Les larmes du grand blond avaient arrêté de coulé quand Butters était arrivé, il n'était pas question qu'il s'inquiète pour lui, il avait déjà assez souffert pour aujourd'hui. Kenny passa un de ses bras autour du cou de Butters et un autre sous son haut, il caressa le corps fragile de son amant de bas en haut. En le voyant dans une telle position, il n'avait put s'empêcher de toucher le beau corps de Leopold, il faut dire qu'ils étaient quasiment couché l'un sur l'autre. Oui Kenneth ne voulait pas brusquer son amoureux mais ce n'était que de simple caresse rempli d'amour. Le grand blond étreignit alors le corps de son ami contre le siens et se mit à lui mordiller le lobe de l'oreille, il voulait l'entendre gémir, il était si mignon quand il couinait de plaisir et puis c'était tellement excitant !

-Si tu veux que j'arrête dis le moi, lui chuchota-t-il à l'oreille, je ne veux pas te forcer.

Kenny déposa mille baisers dans le cou du petit Stotch puis se mit à lui caresser le dos.

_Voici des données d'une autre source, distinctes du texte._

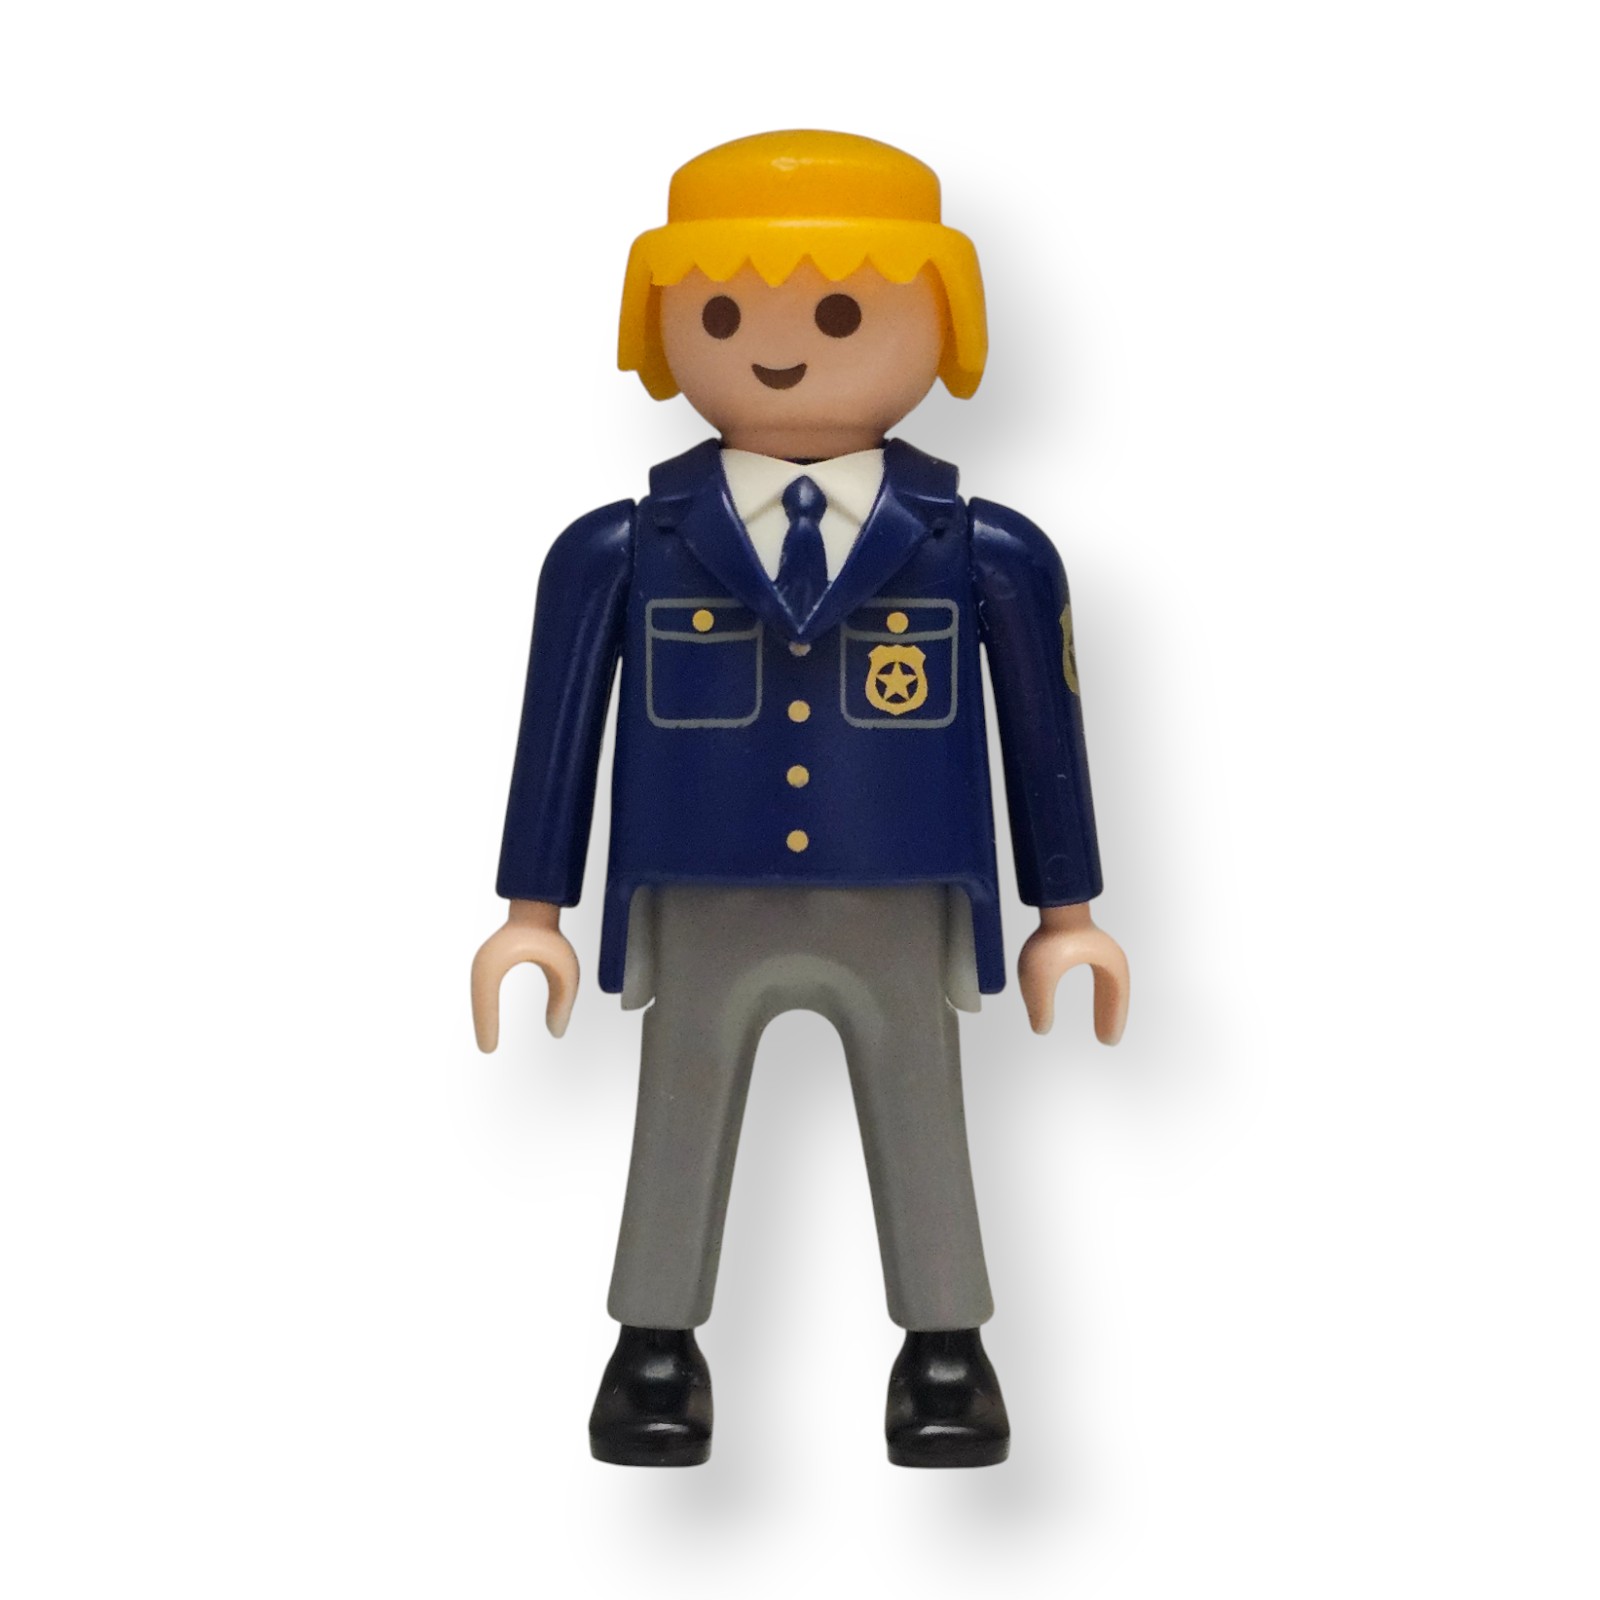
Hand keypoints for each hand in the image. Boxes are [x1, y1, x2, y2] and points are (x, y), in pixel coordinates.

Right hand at [471, 900, 578, 1049]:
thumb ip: (563, 1001)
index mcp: (497, 959)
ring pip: (480, 995)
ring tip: (489, 1042)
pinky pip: (483, 990)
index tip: (489, 1048)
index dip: (486, 1024)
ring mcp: (483, 960)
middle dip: (483, 1024)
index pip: (486, 999)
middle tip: (488, 1049)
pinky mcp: (487, 962)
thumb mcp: (565, 970)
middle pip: (479, 999)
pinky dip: (486, 1007)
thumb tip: (557, 1033)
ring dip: (483, 1016)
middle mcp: (484, 961)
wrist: (535, 907)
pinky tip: (491, 1022)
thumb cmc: (550, 935)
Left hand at [1017, 904, 1129, 1043]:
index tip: (1108, 1041)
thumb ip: (1040, 1006)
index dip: (1113, 1020)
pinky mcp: (1084, 944)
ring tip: (1101, 1028)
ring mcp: (1097, 948)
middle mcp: (1107, 956)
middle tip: (1107, 1039)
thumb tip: (1041, 1029)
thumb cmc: (1050, 937)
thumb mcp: (1039, 979)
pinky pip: (1097, 975)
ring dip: (1106, 1006)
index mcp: (1109, 965)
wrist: (1050, 905)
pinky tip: (1088, 1001)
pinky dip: (1097, 993)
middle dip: (1112, 1016)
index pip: (1116, 999)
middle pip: (1115, 993)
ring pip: (1108, 985)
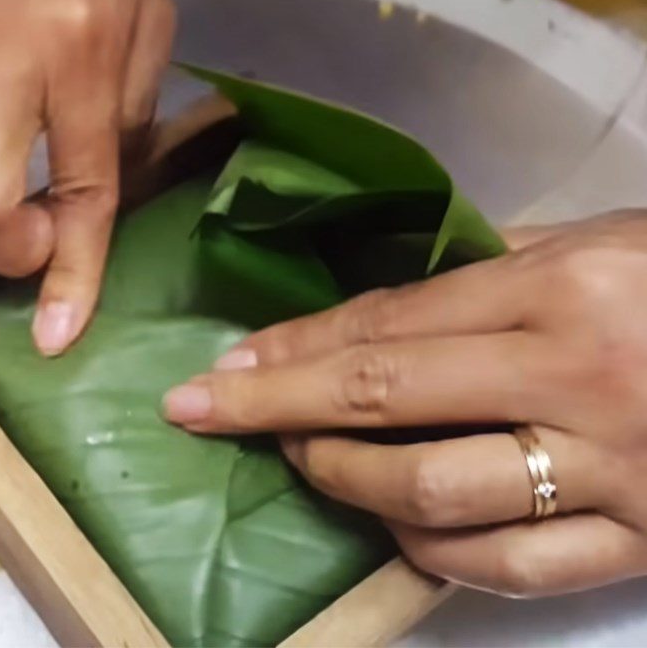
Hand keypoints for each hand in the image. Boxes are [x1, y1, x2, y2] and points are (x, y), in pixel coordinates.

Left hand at [163, 212, 646, 596]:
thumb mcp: (599, 243)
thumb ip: (499, 266)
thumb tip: (397, 298)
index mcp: (556, 288)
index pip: (386, 323)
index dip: (294, 346)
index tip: (224, 366)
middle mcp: (570, 374)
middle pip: (385, 396)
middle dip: (278, 407)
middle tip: (206, 413)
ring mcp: (608, 466)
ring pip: (435, 491)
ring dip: (346, 479)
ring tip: (305, 459)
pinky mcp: (642, 539)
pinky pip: (514, 566)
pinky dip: (437, 551)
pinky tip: (400, 527)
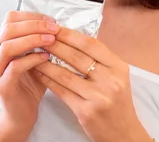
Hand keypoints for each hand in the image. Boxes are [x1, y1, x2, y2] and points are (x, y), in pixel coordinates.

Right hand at [0, 11, 59, 130]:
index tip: (51, 21)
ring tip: (51, 40)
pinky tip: (46, 58)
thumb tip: (57, 25)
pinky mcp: (3, 85)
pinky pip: (14, 67)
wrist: (22, 114)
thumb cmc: (32, 84)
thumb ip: (41, 42)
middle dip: (33, 25)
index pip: (10, 19)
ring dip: (32, 40)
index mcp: (2, 44)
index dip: (32, 16)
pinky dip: (32, 59)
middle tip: (53, 28)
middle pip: (8, 29)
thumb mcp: (37, 57)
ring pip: (8, 46)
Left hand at [33, 27, 151, 141]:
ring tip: (34, 54)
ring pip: (66, 74)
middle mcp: (111, 80)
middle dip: (55, 45)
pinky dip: (48, 80)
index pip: (91, 44)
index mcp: (119, 68)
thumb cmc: (118, 104)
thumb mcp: (116, 78)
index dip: (71, 35)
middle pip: (77, 57)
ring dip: (47, 62)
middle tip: (40, 37)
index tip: (55, 28)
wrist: (124, 134)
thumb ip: (100, 61)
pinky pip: (62, 91)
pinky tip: (39, 73)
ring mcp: (99, 97)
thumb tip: (73, 39)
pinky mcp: (86, 111)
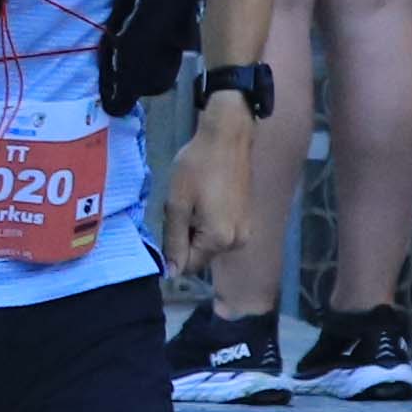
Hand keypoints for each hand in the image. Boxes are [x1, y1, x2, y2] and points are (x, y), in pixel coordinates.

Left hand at [168, 110, 255, 272]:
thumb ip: (174, 241)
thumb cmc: (198, 168)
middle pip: (199, 256)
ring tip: (190, 203)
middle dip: (183, 239)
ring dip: (193, 230)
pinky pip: (218, 232)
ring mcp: (244, 230)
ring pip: (208, 244)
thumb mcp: (177, 205)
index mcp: (220, 241)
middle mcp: (237, 242)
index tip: (165, 226)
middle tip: (178, 210)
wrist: (227, 139)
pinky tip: (201, 201)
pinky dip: (205, 223)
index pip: (187, 266)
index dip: (170, 252)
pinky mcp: (245, 219)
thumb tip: (171, 273)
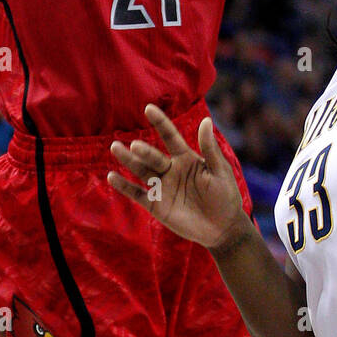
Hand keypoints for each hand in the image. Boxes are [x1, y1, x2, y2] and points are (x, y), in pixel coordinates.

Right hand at [108, 104, 247, 251]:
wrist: (222, 228)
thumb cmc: (225, 195)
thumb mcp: (220, 171)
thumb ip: (210, 149)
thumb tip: (206, 120)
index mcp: (186, 158)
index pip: (170, 137)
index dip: (160, 123)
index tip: (148, 108)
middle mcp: (170, 169)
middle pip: (153, 156)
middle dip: (143, 150)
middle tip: (134, 146)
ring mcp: (162, 186)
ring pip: (141, 171)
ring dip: (128, 161)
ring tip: (115, 148)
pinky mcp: (156, 205)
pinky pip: (137, 194)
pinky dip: (124, 186)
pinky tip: (111, 177)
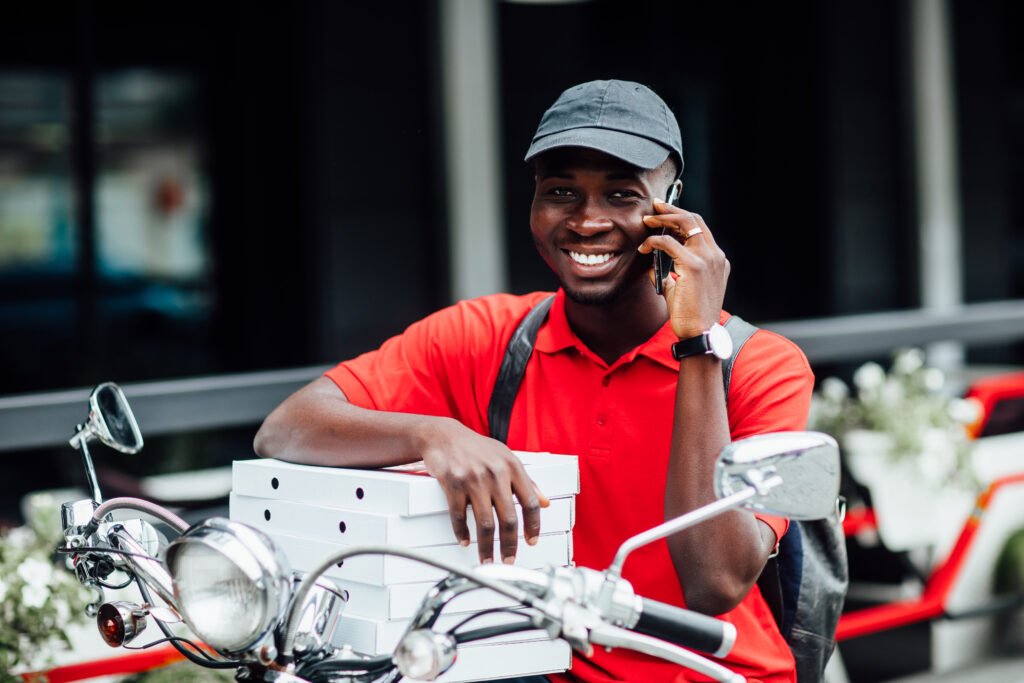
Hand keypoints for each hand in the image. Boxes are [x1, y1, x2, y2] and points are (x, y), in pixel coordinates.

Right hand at [419, 419, 549, 563]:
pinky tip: (464, 540)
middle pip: (508, 518)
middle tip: (508, 559)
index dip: (533, 525)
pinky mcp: (453, 483)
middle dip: (509, 545)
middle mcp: (495, 473)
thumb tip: (545, 503)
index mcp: (512, 467)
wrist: (444, 436)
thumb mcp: (506, 457)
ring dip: (486, 547)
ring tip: (487, 559)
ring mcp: (473, 479)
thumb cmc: (476, 448)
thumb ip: (526, 481)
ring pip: (485, 522)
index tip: (531, 541)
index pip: (530, 502)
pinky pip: (459, 516)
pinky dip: (461, 533)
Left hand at [638, 202, 729, 338]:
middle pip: (695, 220)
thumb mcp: (680, 289)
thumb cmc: (690, 315)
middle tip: (654, 206)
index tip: (665, 213)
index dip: (682, 218)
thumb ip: (670, 274)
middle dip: (672, 210)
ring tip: (647, 220)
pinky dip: (654, 241)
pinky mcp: (694, 265)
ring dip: (663, 219)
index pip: (700, 229)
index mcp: (716, 260)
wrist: (699, 332)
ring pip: (685, 224)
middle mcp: (715, 255)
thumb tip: (652, 266)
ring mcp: (707, 258)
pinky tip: (644, 247)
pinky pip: (669, 243)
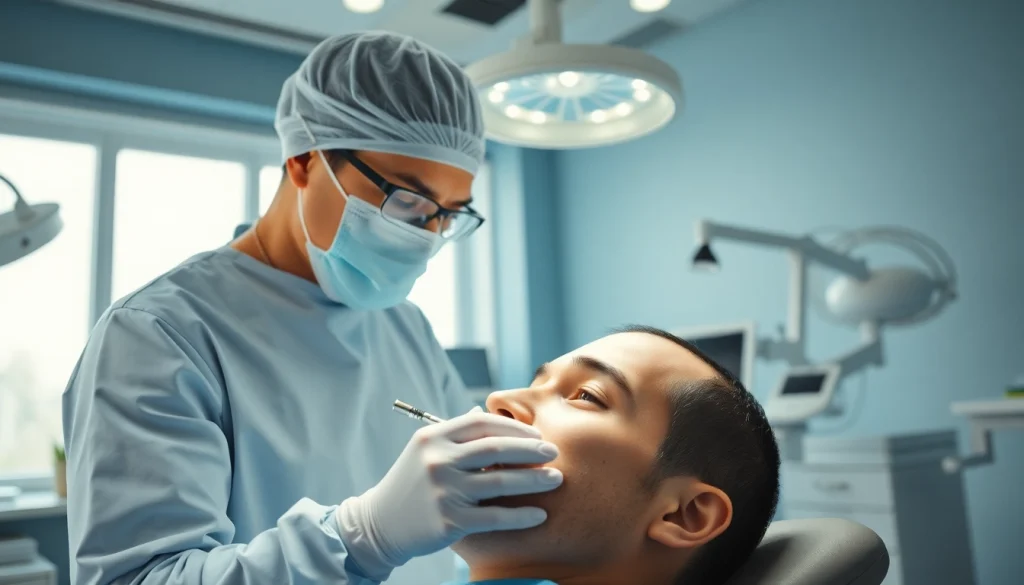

Bizarrement il avait oublié tout ses problèmes, au contact du petit blond tout ses soucis s'étaient évaporer. Il savait que c'était éphémère et que dès que les parents de Butters seraient de retour il devrait rentrer chez lui mais il ne voulait pour rien au monde que ça s'arrête. Le grand pervers sentait l'excitation monter petit à petit en lui et bien qu'il s'était promit de ne pas passer à l'acte avec son amant, la tentation était tellement forte qu'il ne savait pas si il allait tenir encore longtemps ! Il se mordit la lèvre en espérant que cela calme un peu ses pulsions en vain. Il releva légèrement la tête pour embrasser fougueusement son petit ange et passa ses doigts dans ses fins cheveux blonds. Eux aussi sentaient la pomme, tout le corps de Leopold était embaumé par cette odeur fruitée et Kenneth devait avouer qu'il adorait ça. De toute façon il aimait tout chez lui, il aimait la manière qu'il avait de tapoter ses doigts les uns contre les autres quand il était stressé, il aimait son rire pourtant si particulier ,il aimait son beau visage et son caractère enfantin et puis il l'aimait lui.

-Je t'aime tellement... Dit doucement McCormick.